Problem requirements - Give back the records below verbatim, please, but without a single image.

Input for this task -
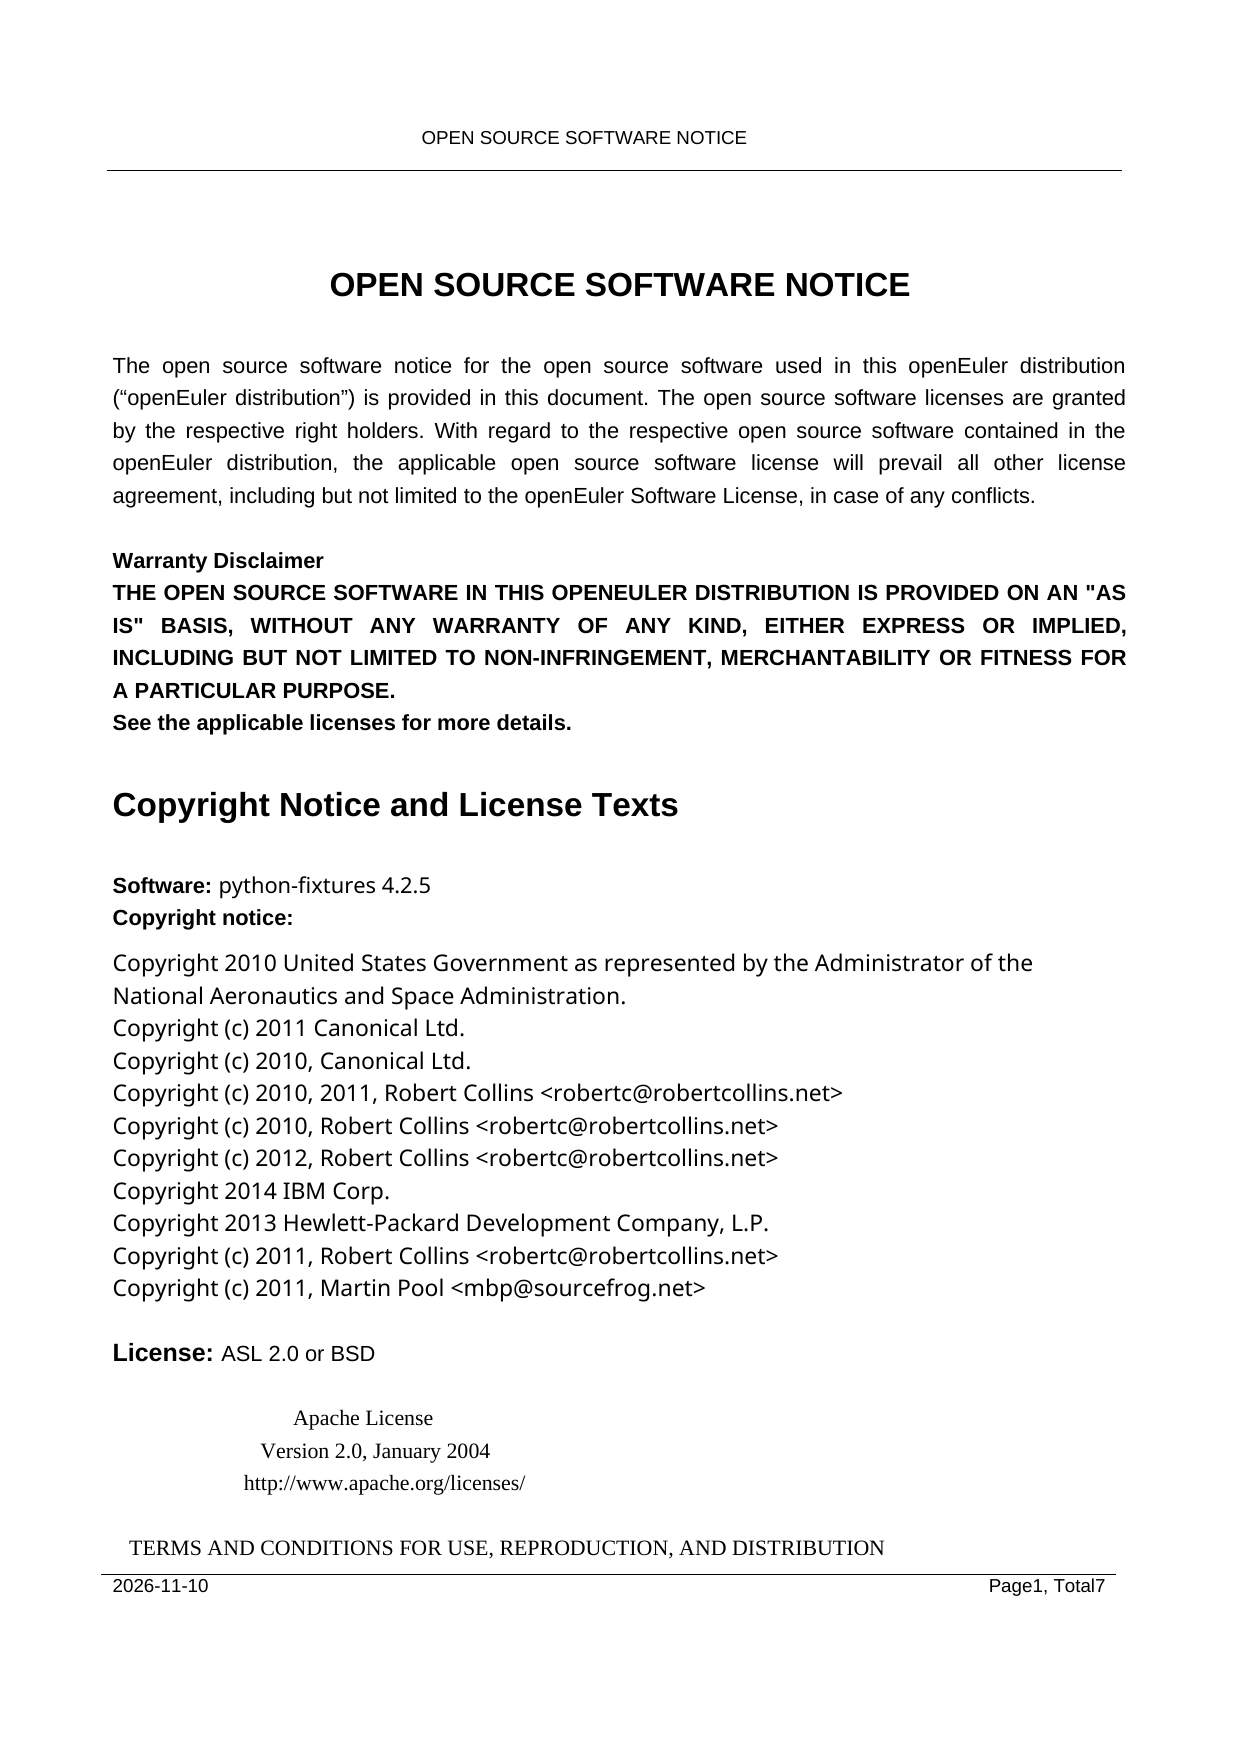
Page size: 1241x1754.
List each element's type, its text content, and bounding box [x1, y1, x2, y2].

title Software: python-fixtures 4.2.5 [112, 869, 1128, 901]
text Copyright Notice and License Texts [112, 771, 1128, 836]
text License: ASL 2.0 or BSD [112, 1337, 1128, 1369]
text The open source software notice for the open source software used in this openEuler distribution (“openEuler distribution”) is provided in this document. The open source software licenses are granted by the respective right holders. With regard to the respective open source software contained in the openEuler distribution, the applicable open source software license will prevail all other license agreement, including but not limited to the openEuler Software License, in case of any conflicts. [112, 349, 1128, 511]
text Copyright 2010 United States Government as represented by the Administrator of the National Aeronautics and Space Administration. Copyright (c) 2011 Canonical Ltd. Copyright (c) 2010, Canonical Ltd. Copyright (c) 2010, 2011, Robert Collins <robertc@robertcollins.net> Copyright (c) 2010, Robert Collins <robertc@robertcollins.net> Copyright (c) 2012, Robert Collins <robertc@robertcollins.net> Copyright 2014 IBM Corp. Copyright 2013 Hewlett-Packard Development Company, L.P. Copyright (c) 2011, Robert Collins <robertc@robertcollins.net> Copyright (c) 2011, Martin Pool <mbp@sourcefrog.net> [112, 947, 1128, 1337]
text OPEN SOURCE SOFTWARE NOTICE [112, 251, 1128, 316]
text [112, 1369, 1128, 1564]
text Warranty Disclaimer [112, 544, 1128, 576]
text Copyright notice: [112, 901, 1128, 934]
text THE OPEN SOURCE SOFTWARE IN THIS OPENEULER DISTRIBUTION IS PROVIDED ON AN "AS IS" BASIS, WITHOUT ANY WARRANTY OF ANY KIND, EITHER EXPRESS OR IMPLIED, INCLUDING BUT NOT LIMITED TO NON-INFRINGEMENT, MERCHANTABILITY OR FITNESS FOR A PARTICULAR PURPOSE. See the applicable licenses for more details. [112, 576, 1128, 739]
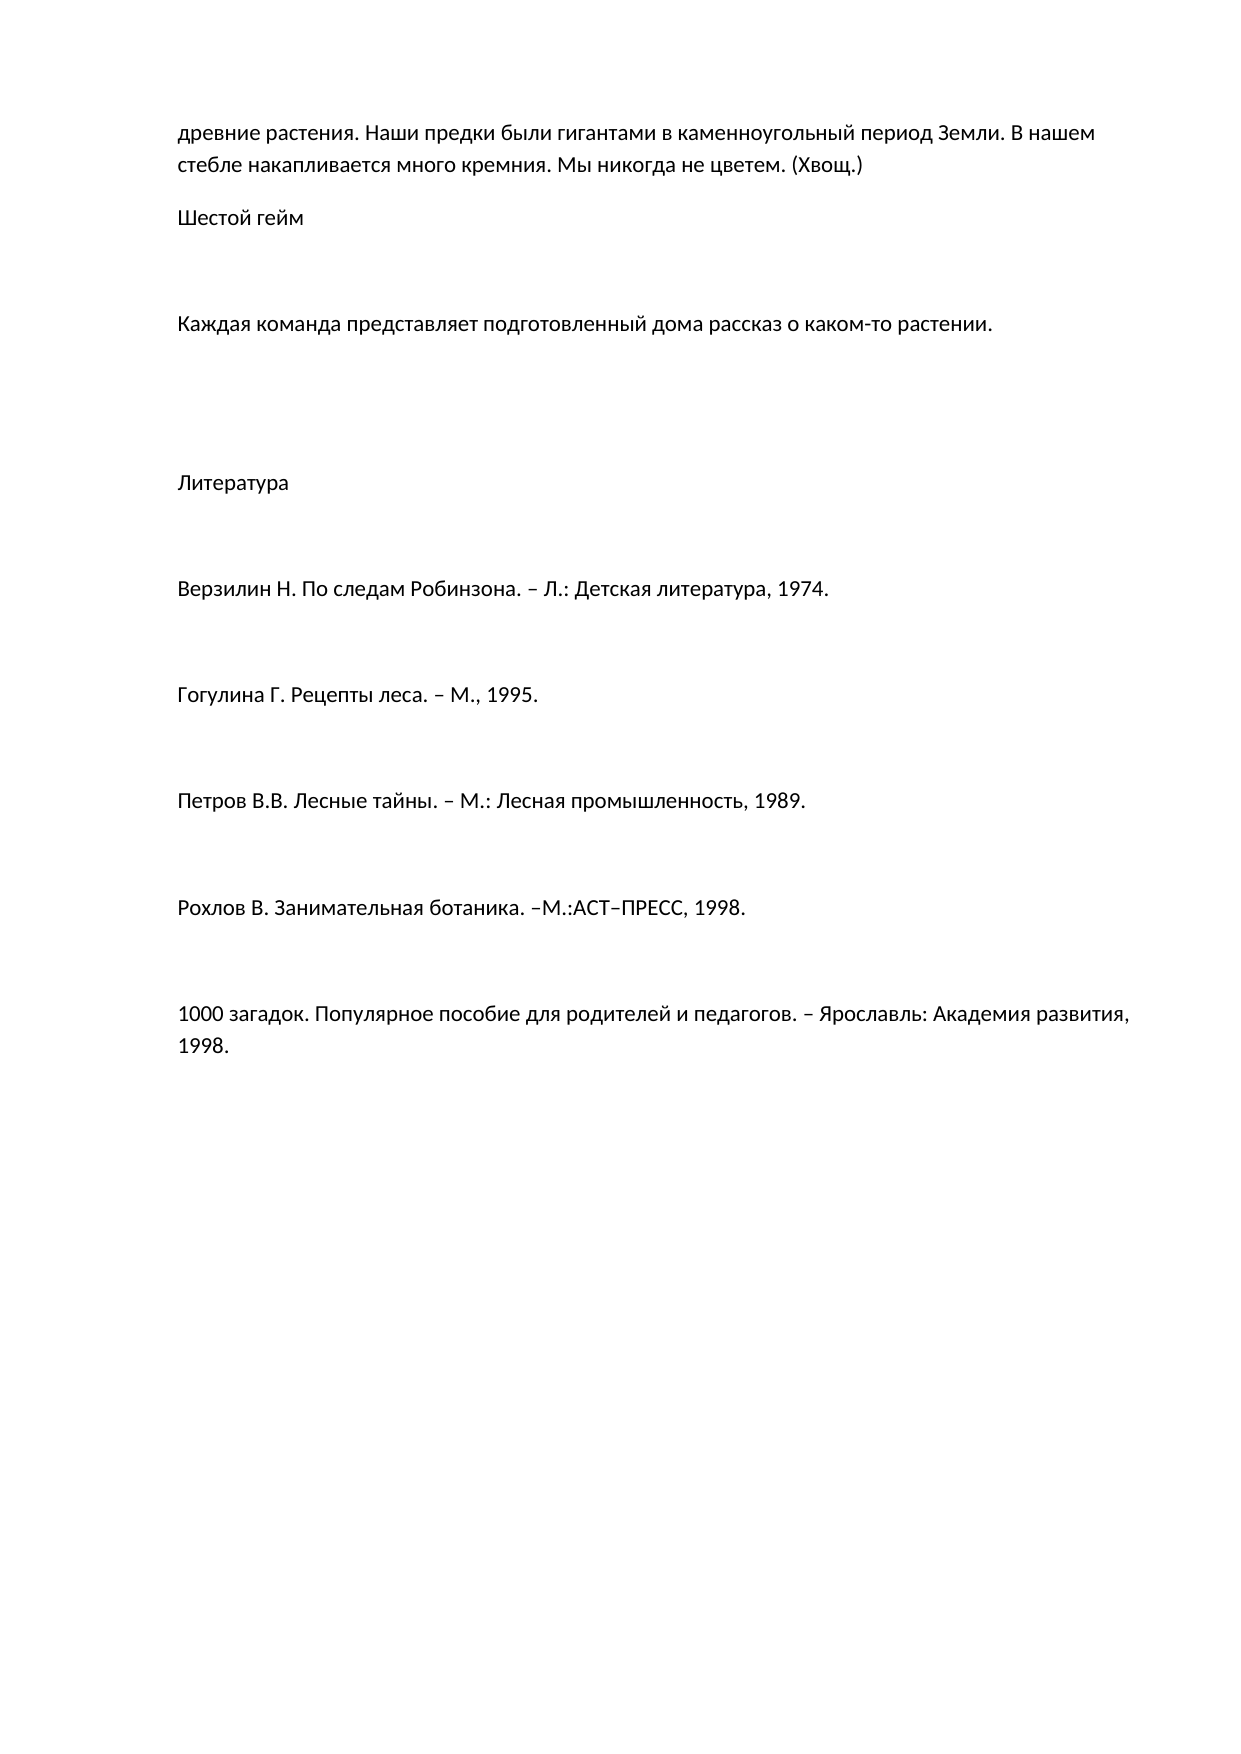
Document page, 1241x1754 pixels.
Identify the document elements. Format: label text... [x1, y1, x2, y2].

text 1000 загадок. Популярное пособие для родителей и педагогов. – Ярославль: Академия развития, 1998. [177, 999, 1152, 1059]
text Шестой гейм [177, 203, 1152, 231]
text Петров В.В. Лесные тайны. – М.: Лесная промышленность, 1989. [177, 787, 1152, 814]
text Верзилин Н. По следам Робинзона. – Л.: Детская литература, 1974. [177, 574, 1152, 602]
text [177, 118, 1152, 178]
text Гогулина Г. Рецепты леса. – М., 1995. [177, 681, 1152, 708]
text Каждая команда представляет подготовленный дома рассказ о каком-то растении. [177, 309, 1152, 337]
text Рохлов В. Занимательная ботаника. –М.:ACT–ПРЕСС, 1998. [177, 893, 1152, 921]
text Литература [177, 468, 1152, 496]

Task output -
Page size: 1241x1754.
List each element's type, its text content, and bounding box [x1, y1, x2, y2].

title Software: python-fixtures 4.2.5 [112, 869, 1128, 901]
text Copyright Notice and License Texts [112, 771, 1128, 836]
text License: ASL 2.0 or BSD [112, 1337, 1128, 1369]
text The open source software notice for the open source software used in this openEuler distribution (“openEuler distribution”) is provided in this document. The open source software licenses are granted by the respective right holders. With regard to the respective open source software contained in the openEuler distribution, the applicable open source software license will prevail all other license agreement, including but not limited to the openEuler Software License, in case of any conflicts. [112, 349, 1128, 511]
text Copyright 2010 United States Government as represented by the Administrator of the National Aeronautics and Space Administration. Copyright (c) 2011 Canonical Ltd. Copyright (c) 2010, Canonical Ltd. Copyright (c) 2010, 2011, Robert Collins <robertc@robertcollins.net> Copyright (c) 2010, Robert Collins <robertc@robertcollins.net> Copyright (c) 2012, Robert Collins <robertc@robertcollins.net> Copyright 2014 IBM Corp. Copyright 2013 Hewlett-Packard Development Company, L.P. Copyright (c) 2011, Robert Collins <robertc@robertcollins.net> Copyright (c) 2011, Martin Pool <mbp@sourcefrog.net> [112, 947, 1128, 1337]
text OPEN SOURCE SOFTWARE NOTICE [112, 251, 1128, 316]
text [112, 1369, 1128, 1564]
text Warranty Disclaimer [112, 544, 1128, 576]
text Copyright notice: [112, 901, 1128, 934]
text THE OPEN SOURCE SOFTWARE IN THIS OPENEULER DISTRIBUTION IS PROVIDED ON AN "AS IS" BASIS, WITHOUT ANY WARRANTY OF ANY KIND, EITHER EXPRESS OR IMPLIED, INCLUDING BUT NOT LIMITED TO NON-INFRINGEMENT, MERCHANTABILITY OR FITNESS FOR A PARTICULAR PURPOSE. See the applicable licenses for more details. [112, 576, 1128, 739]
Document page, 1241x1754 pixels.
Identify the document elements. Format: label text... [x1, y1, x2, y2].

text 1000 загадок. Популярное пособие для родителей и педагогов. – Ярославль: Академия развития, 1998. [177, 999, 1152, 1059]
text Шестой гейм [177, 203, 1152, 231]
text Петров В.В. Лесные тайны. – М.: Лесная промышленность, 1989. [177, 787, 1152, 814]
text Верзилин Н. По следам Робинзона. – Л.: Детская литература, 1974. [177, 574, 1152, 602]
text [177, 118, 1152, 178]
text Гогулина Г. Рецепты леса. – М., 1995. [177, 681, 1152, 708]
text Каждая команда представляет подготовленный дома рассказ о каком-то растении. [177, 309, 1152, 337]
text Рохлов В. Занимательная ботаника. –М.:ACT–ПРЕСС, 1998. [177, 893, 1152, 921]
text Литература [177, 468, 1152, 496]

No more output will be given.